Estados Unidos. El avance acelerado de la inteligencia artificial (IA) está reconfigurando el mercado laboral, especialmente en sectores donde predominan las tareas repetitivas y administrativas. De acuerdo con el informe “Agents, Robots, and Us: Skill Partnerships in the Age of AI” de McKinsey & Company, cuatro de cada diez empleos en Estados Unidos presentan un alto riesgo de automatización.
El impacto ya se percibe con fuerza en la banca, la abogacía, la logística y la industria del software, donde empresas y profesionales enfrentan un proceso de reconversión acelerada. Las funciones de oficina y de back office encabezan la lista de tareas vulnerables. Atención al cliente, administración, contabilidad, producción y determinados servicios públicos podrían ser reemplazados parcial o totalmente por soluciones basadas en IA.
En el sector financiero, informes de KPMG proyectan que entre el 6% y el 40% de las tareas diarias en banca podrían pasar a manos de la IA generativa. Asimismo, análisis de Citigroup prevén que antes de 2030 los bots desempeñarán un papel central en la experiencia del cliente y en la estructura laboral de las entidades. Las tareas más susceptibles incluyen la gestión documental, el análisis de datos rutinarios, el seguimiento regulatorio y los servicios de atención digital, cada vez más automatizados mediante chatbots y agentes inteligentes.

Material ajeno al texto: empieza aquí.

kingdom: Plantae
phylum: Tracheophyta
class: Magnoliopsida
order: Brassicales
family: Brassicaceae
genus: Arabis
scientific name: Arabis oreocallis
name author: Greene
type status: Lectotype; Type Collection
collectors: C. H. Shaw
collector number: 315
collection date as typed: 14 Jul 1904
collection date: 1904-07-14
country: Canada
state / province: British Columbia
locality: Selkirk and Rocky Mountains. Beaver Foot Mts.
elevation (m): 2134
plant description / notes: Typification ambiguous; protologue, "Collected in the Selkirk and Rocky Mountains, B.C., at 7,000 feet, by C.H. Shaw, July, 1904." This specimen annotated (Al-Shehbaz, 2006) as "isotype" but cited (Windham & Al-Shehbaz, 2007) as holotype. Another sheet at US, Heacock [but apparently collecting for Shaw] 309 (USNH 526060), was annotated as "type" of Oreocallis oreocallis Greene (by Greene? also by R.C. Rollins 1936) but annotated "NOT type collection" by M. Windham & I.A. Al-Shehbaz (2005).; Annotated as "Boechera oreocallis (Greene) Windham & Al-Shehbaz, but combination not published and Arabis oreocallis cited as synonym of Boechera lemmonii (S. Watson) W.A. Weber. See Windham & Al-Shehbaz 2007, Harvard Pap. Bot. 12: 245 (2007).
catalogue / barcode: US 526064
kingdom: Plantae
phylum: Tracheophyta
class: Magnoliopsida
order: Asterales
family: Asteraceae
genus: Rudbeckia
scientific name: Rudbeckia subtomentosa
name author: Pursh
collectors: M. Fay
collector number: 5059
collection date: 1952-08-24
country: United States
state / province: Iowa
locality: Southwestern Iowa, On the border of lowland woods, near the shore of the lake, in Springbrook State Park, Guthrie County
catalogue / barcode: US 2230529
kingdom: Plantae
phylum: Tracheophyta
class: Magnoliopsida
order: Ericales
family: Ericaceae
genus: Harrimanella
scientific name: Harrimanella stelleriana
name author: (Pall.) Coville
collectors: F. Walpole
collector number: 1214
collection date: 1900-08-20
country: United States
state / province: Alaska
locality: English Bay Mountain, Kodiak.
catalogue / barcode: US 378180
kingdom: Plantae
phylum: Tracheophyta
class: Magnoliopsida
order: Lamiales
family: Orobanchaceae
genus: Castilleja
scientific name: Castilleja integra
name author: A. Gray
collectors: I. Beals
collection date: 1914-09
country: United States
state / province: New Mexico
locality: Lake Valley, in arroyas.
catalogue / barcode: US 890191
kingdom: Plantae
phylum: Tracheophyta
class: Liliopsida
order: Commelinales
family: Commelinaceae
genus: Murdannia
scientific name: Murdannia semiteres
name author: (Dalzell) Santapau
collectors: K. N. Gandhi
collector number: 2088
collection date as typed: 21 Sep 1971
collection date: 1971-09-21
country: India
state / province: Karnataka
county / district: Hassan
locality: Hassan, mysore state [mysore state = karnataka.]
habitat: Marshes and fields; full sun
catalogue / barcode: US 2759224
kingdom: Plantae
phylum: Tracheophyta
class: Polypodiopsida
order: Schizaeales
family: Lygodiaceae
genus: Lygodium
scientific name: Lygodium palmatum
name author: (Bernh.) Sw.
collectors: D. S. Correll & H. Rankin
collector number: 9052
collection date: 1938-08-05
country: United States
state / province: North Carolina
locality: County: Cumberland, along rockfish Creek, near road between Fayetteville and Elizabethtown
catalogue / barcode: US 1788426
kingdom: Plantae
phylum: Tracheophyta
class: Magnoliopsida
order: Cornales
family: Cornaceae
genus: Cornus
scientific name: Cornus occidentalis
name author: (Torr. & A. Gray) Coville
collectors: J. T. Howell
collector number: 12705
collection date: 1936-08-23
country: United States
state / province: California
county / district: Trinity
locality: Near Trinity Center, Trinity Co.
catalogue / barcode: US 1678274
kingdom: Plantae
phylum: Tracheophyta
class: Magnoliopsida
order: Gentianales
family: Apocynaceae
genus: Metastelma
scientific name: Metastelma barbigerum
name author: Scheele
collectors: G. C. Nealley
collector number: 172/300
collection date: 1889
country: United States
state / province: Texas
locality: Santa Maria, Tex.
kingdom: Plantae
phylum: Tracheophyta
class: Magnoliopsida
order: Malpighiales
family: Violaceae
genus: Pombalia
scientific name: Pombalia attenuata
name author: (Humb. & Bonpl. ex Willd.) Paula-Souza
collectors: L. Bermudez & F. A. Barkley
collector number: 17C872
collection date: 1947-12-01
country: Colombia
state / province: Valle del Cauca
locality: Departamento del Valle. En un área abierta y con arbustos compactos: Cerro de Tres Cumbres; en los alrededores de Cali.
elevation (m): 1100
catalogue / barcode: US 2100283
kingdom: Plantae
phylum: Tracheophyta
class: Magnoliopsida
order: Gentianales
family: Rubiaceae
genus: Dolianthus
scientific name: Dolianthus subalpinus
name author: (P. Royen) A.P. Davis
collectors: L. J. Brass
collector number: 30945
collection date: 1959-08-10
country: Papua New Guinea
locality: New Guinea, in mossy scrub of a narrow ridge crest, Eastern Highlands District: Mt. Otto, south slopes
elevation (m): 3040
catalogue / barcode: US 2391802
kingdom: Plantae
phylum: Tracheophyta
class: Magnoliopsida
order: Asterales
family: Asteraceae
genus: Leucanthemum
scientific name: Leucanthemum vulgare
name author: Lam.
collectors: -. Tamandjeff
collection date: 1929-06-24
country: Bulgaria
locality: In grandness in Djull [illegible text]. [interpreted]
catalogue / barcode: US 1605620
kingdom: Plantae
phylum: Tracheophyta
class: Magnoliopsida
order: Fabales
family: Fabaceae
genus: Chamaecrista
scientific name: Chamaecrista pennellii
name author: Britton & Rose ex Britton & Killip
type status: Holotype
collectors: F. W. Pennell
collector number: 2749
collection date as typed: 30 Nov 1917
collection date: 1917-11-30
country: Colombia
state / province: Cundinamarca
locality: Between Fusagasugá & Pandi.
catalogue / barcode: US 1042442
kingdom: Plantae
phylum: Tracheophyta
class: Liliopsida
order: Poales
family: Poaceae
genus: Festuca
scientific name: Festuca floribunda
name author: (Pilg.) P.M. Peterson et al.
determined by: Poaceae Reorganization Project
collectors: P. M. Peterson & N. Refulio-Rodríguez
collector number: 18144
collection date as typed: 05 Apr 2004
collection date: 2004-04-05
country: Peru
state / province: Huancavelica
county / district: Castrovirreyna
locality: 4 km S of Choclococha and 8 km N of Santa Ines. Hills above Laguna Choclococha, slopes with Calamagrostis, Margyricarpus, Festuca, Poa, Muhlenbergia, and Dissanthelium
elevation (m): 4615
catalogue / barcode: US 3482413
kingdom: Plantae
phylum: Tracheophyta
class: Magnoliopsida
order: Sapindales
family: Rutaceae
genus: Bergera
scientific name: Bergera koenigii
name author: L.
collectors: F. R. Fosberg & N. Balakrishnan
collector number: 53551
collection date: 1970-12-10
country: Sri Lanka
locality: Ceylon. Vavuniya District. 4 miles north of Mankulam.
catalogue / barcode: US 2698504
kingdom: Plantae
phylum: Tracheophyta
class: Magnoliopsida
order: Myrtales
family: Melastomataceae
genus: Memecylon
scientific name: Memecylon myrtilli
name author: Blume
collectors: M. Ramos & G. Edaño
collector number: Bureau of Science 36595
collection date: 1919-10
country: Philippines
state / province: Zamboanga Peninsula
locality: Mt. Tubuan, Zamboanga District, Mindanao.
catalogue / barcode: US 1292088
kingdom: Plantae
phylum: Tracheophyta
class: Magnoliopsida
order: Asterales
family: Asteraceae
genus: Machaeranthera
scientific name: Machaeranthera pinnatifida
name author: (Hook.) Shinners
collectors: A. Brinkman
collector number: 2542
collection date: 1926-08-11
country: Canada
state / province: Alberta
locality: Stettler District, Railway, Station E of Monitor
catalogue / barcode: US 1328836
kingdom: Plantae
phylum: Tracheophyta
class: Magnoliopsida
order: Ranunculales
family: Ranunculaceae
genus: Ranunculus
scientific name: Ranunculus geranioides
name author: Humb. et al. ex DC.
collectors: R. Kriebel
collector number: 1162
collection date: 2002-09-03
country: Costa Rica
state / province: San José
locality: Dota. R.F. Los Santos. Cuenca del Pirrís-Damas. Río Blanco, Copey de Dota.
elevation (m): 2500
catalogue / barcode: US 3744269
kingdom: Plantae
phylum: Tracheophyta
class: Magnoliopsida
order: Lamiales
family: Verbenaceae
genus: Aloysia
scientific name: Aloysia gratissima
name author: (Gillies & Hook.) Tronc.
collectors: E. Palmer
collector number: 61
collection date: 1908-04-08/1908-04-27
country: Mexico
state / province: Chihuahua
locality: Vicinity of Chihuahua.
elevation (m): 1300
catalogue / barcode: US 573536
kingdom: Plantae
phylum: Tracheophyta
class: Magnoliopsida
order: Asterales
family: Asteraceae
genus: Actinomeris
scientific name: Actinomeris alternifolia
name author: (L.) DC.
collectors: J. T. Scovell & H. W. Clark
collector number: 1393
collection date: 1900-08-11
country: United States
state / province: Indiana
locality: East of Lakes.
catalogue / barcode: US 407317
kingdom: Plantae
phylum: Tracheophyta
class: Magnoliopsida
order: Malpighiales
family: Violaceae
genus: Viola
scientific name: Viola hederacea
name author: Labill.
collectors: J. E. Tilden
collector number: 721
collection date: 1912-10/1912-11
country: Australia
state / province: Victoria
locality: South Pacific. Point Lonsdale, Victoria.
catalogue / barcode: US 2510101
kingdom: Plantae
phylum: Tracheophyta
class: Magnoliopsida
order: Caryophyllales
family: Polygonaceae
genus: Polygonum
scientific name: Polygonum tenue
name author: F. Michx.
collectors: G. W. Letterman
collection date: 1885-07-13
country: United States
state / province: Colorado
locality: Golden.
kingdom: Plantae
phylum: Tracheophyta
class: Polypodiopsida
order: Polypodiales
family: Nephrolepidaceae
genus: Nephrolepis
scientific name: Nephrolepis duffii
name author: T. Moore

Pese a las proyecciones de reducción de personal que en algunas grandes entidades podría rondar el 15% expertos sostienen que el proceso no implica necesariamente una eliminación masiva de empleos, sino una transformación de funciones. La Autoridad Bancaria Europea (EBA) reconoce que la IA mejora la personalización de servicios y la gestión de riesgos, pero advierte que su implementación debe cumplir con estándares regulatorios y principios éticos estrictos. Nuevos perfiles comienzan a ganar protagonismo en áreas como supervisión de modelos de IA, ciberseguridad, prevención del fraude y gestión de casos complejos.
El Libro Blanco sobre la IA y la Abogacía, elaborado por el Consejo General de la Abogacía Española, señala que la tecnología está transformando el ejercicio del derecho. Los sistemas de IA ya pueden resumir sentencias, analizar contratos y rastrear cambios normativos, obligando a los juristas a reforzar sus capacidades de interpretación y contextualización.
En la industria del software, la automatización amenaza tareas básicas de programación, aunque también abre oportunidades en supervisión, mantenimiento y optimización de sistemas inteligentes. Por su parte, el sector logístico experimenta una sustitución progresiva de trabajadores por sistemas robotizados en clasificación y envío de mercancías, así como tecnologías de picking automatizado.
Representantes de distintos sectores coinciden en que el desafío principal no radica únicamente en la pérdida de empleos, sino en la velocidad del cambio tecnológico. La formación continua, el desarrollo de competencias digitales y una regulación responsable serán determinantes para enfrentar la nueva etapa del mercado laboral. Mientras la inteligencia artificial avanza, empresas y profesionales se enfrentan a un escenario donde la adaptación ya no es opcional, sino una condición para mantenerse vigentes.